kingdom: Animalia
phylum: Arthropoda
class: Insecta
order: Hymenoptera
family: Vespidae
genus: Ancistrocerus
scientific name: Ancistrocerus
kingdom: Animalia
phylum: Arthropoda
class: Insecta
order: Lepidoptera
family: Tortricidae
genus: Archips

-*-

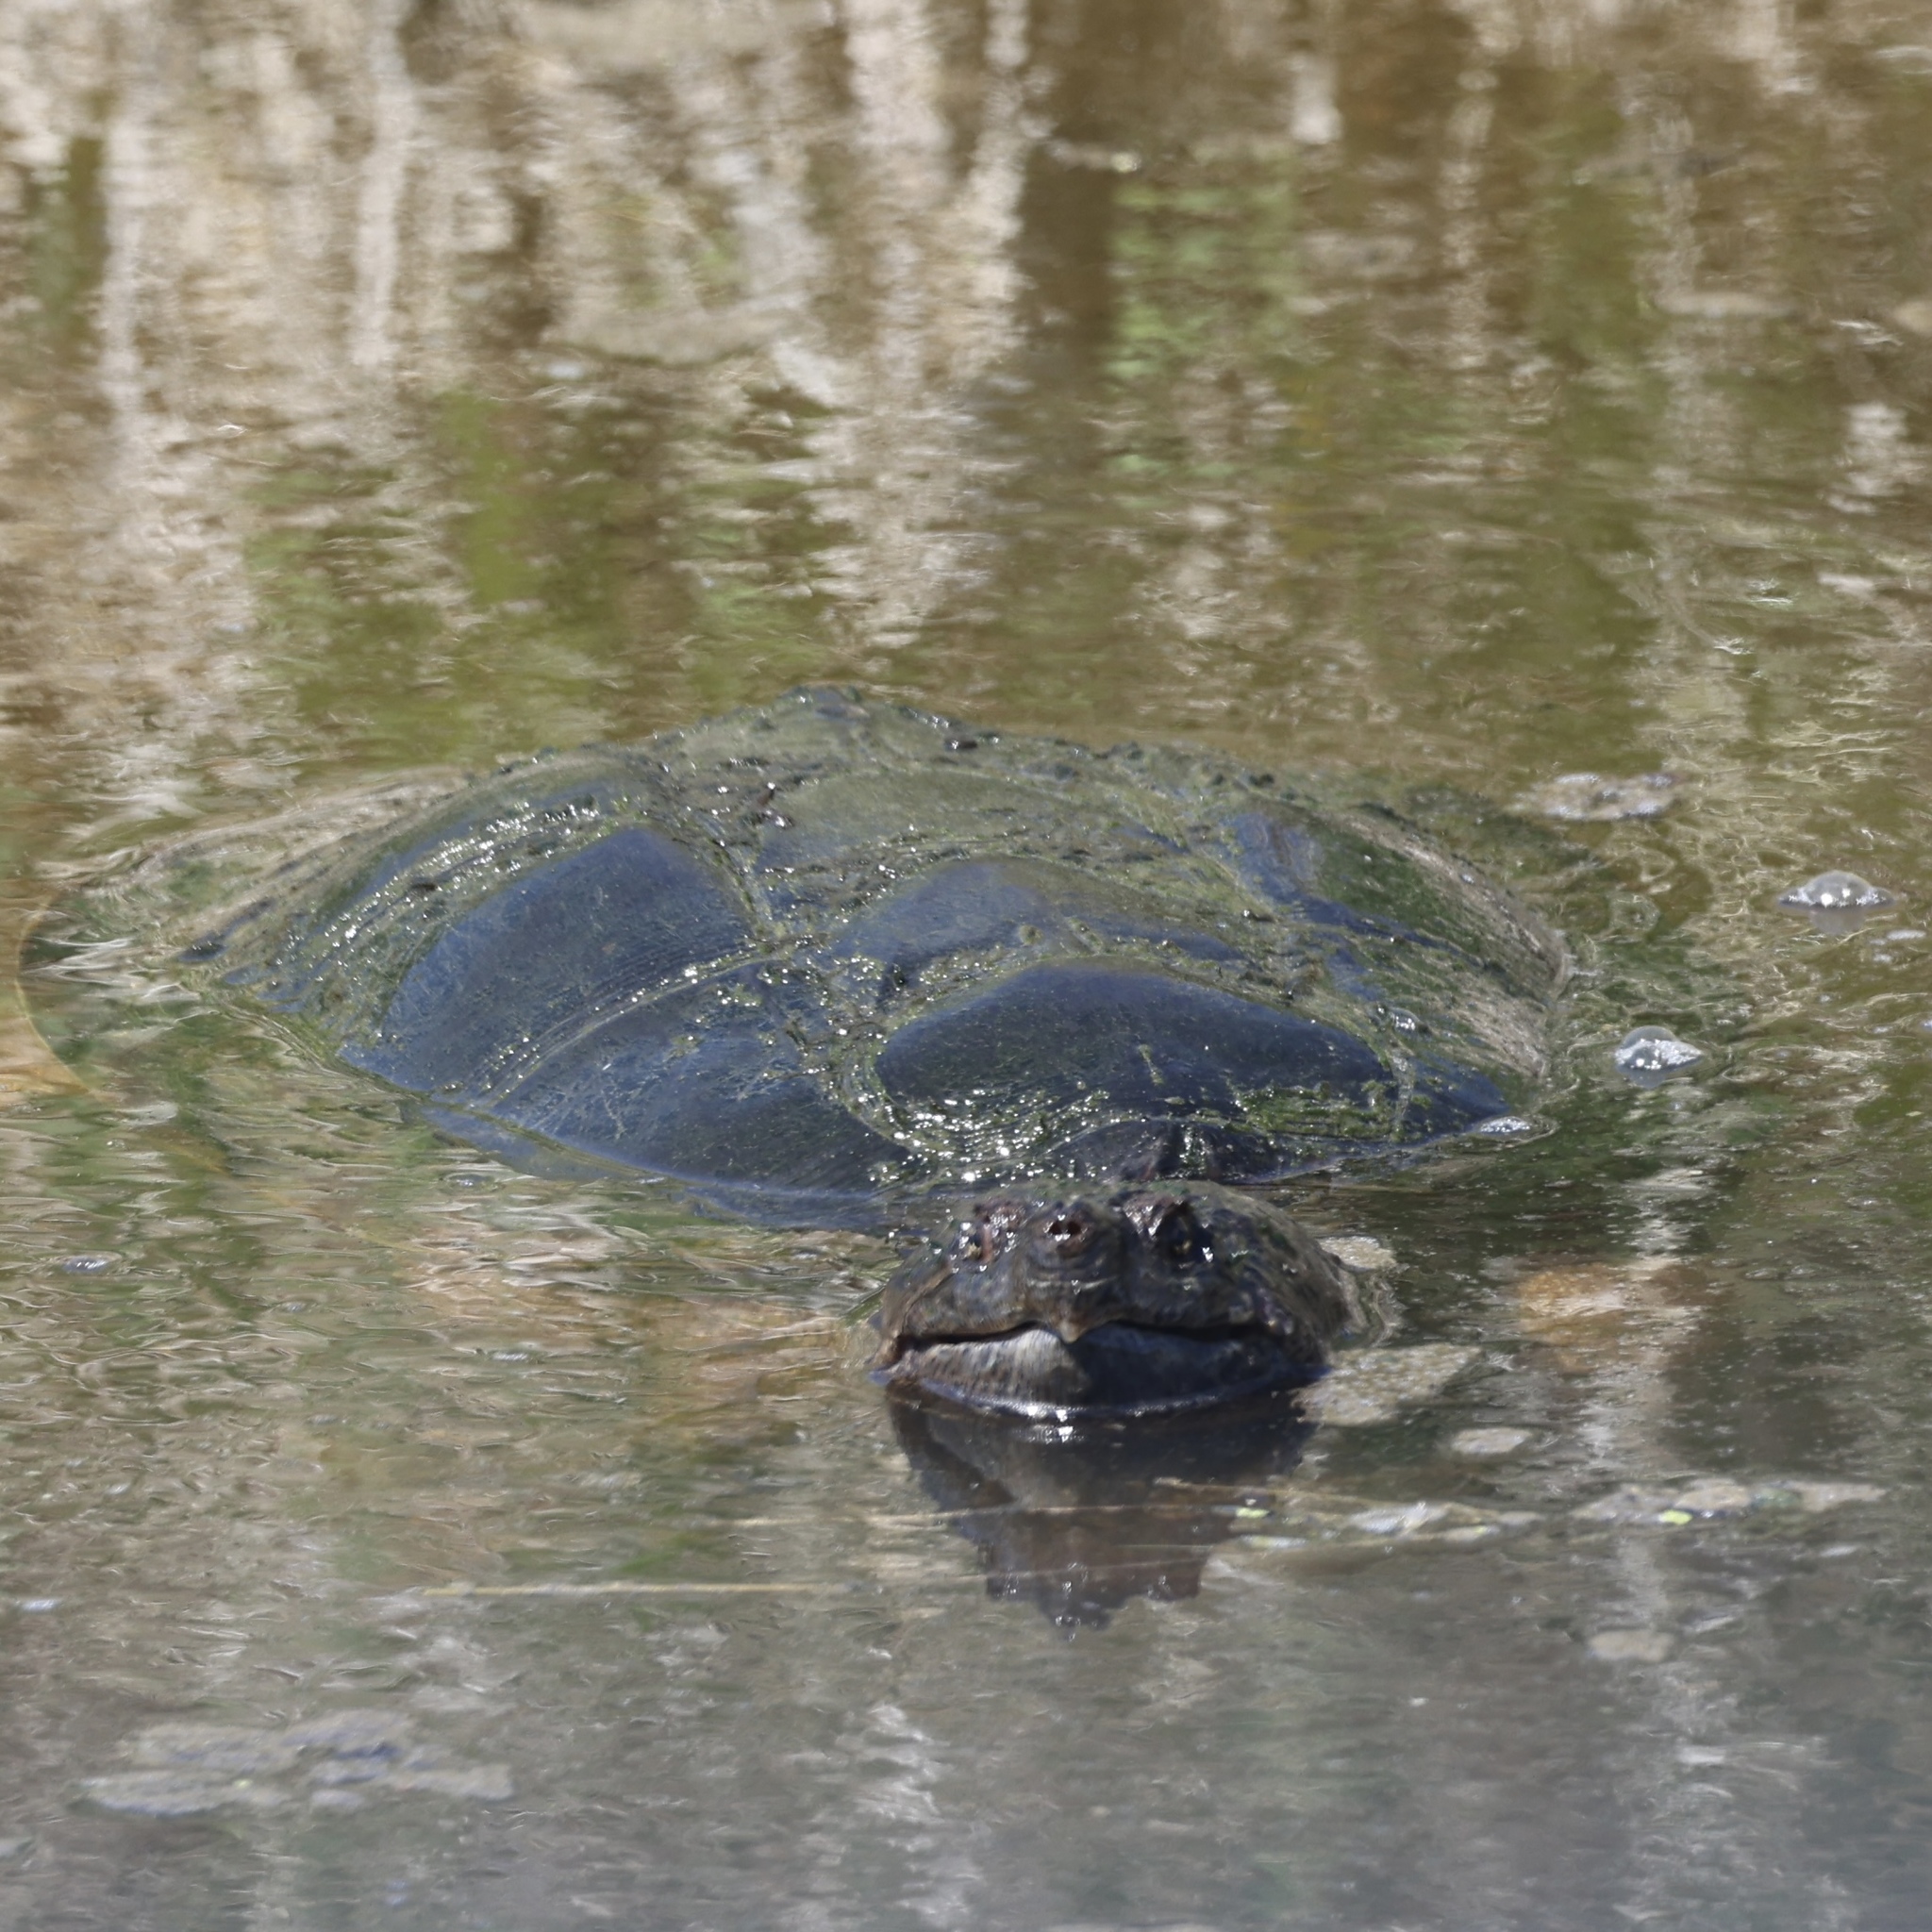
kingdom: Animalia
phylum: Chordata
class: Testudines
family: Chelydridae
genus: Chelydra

-*-

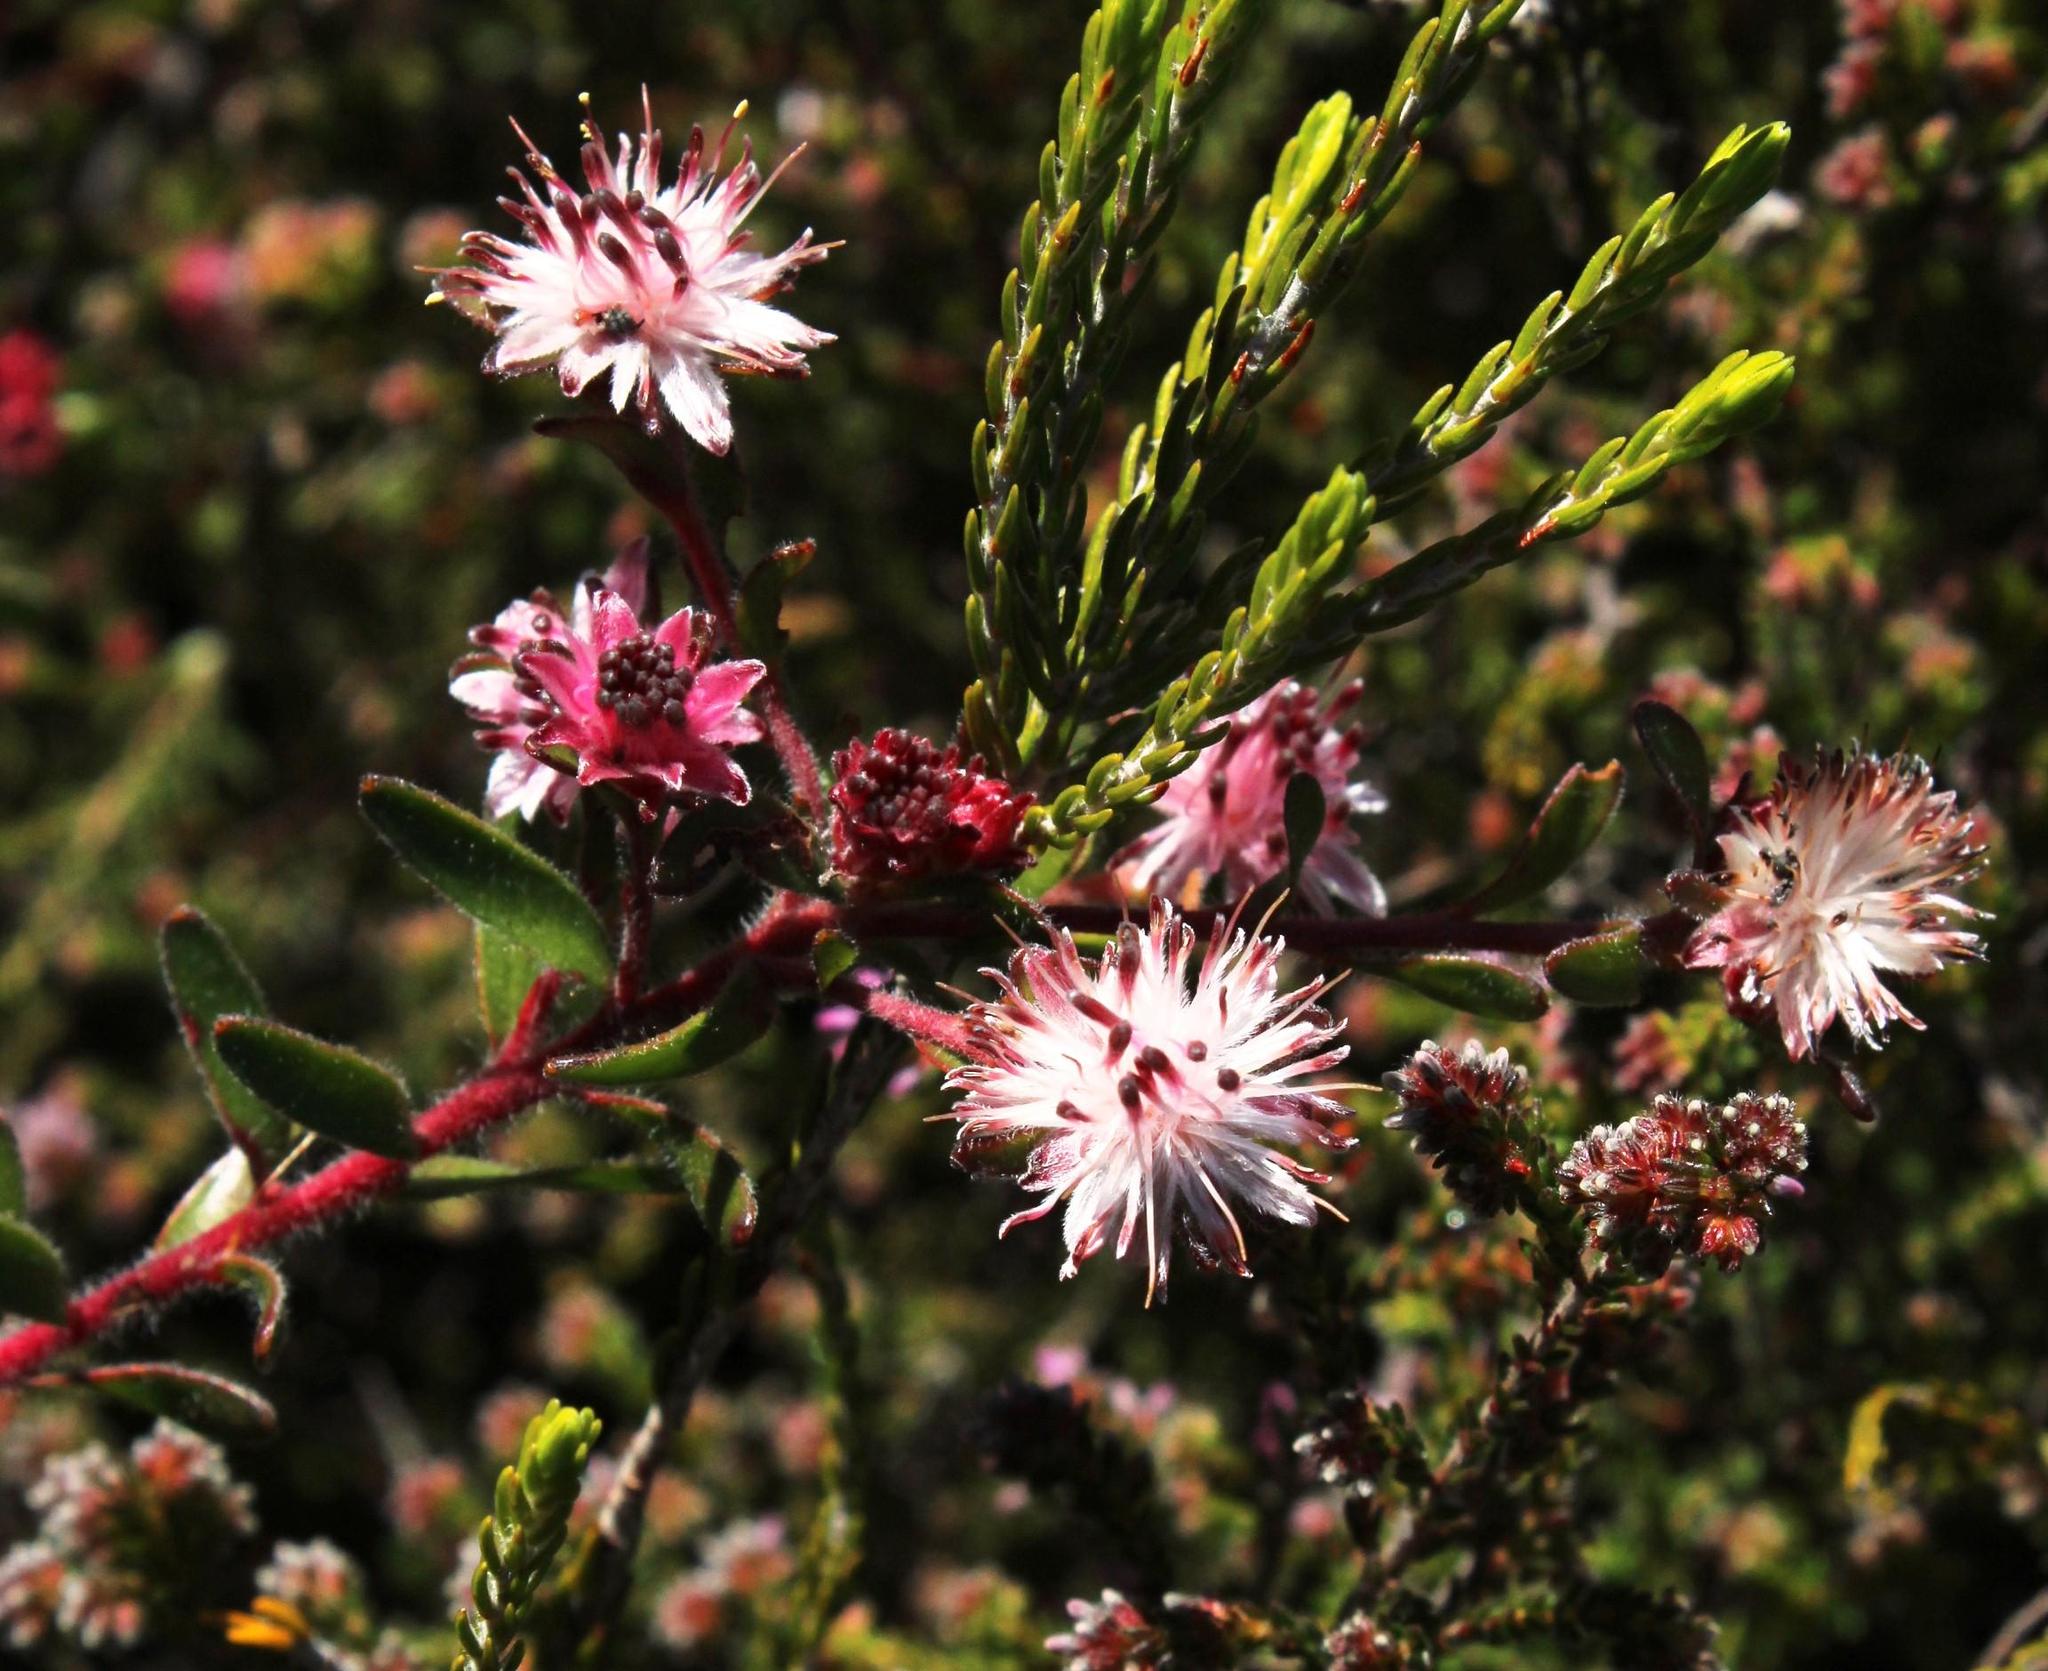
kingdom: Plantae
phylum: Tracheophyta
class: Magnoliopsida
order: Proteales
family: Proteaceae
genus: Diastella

-*-

Exercise. Give the rows in the stretch from the line containing "scientific name: Ancistrocerus" through the line containing "family: Tortricidae" again, swapping "phylum" for "division" and leaving everything else unchanged.

Output.
scientific name: Ancistrocerus
kingdom: Animalia
division: Arthropoda
class: Insecta
order: Lepidoptera
family: Tortricidae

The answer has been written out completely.